- Activity list:
**1)** Print the passage of the James Beard Awards article between "The 2026 James Beard Awards scattered" and "had to share.", inclusive.
**2)** Write what comes next in the James Beard Awards article, picking up after its final sentence.
═══ Excerpt provided ═══
RESTAURANT NEWS
The 2026 James Beard Awards Just Redrew America’s Dining Map
Winners stretched from Bozeman to Providence, with a broader vision of American dining.
By Eric Barton
7:25 a.m. ET, June 16, 2026
Kalaya
AUTHOR BIO: Eric Barton is editor of The Adventurist and a freelance journalist who has reviewed restaurants for more than two decades. Email him here.
The 2026 James Beard Awards scattered awards across the country, landing at a Montana bakery, a Rhode Island bar, a Maine restaurant group, and kitchens in cities that have spent years arguing they deserve more national attention. The big restaurant capitals still won plenty. They just had to share.
That made Monday night’s ceremony in Chicago feel less like a coronation of the usual places and more like a useful snapshot of American dining right now: ambitious, geographically restless, and increasingly difficult to reduce to New York, Los Angeles, and Chicago.
═══ Data excerpts ═══
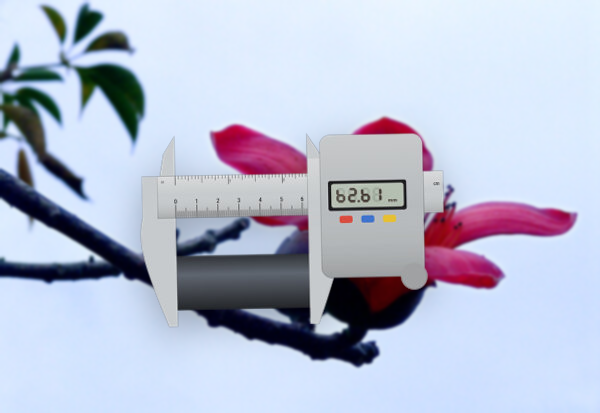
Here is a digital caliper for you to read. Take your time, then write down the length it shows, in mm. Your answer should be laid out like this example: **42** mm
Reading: **62.61** mm
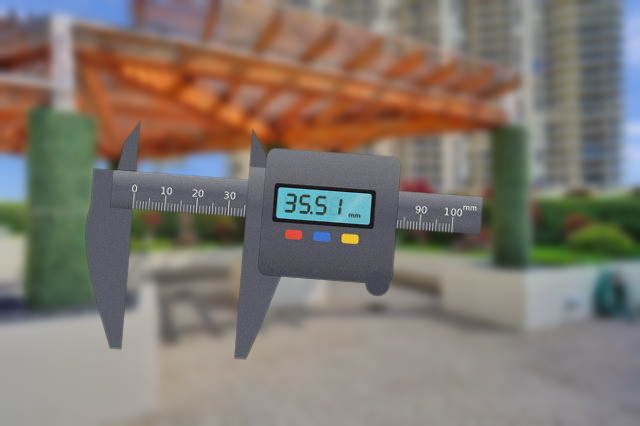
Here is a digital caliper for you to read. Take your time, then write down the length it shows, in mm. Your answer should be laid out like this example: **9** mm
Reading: **35.51** mm
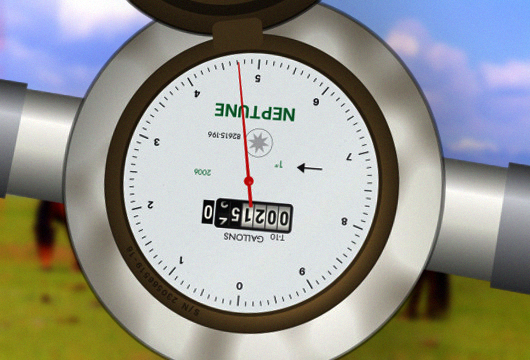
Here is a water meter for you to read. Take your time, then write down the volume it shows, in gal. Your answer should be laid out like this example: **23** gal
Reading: **21524.7** gal
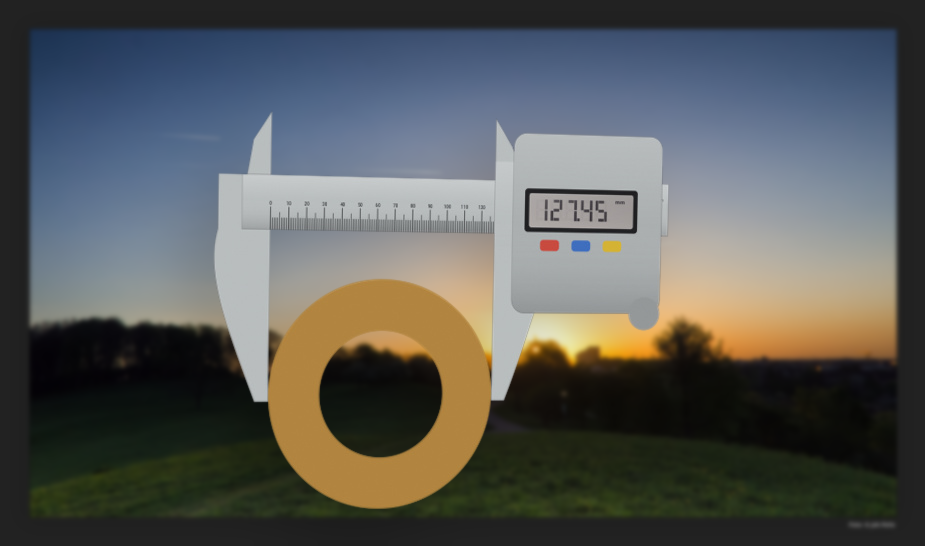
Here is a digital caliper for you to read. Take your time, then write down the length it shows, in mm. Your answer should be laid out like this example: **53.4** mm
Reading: **127.45** mm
═══
- Your responses:
**1)**
The 2026 James Beard Awards scattered awards across the country, landing at a Montana bakery, a Rhode Island bar, a Maine restaurant group, and kitchens in cities that have spent years arguing they deserve more national attention. The big restaurant capitals still won plenty. They just had to share.

**2)**
Kalaya
Philadelphia had perhaps the clearest claim to a great night. Kalaya, chef Chutatip “Nok” Suntaranon’s deeply personal Thai restaurant, won Outstanding Restaurant, while Jesse Ito of Royal Sushi & Izakaya took Best Chef: Mid-Atlantic. But the national awards kept moving. Dana Street of Portland, Maine, won Outstanding Restaurateur. Wild Crumb in Bozeman took Outstanding Bakery. Loma in Providence was named Best New Bar, and Portland, Oregon’s Scotch Lodge won Outstanding Bar.
The regional winners made the map even more interesting. Some were long overdue: Hooni Kim has spent years defining Korean cooking in New York, and Ryan Roadhouse has been building elaborate Japanese dinners at Nodoguro in Portland for more than a decade.
Hooni Kim
Others felt like recognition arriving just as the rest of the country is learning their names. Penelope Wong grew Yuan Wonton from a Denver food truck. Taylor Montgomery now runs Montgomery Sky Farm outside Asheville. Jacob Potashnick opened Feld in Chicago in 2024 and built its reputation around an unusually long tasting menu. Sarah Thompson’s victory for Casa Playa gave Las Vegas its first regional Best Chef award in 15 years.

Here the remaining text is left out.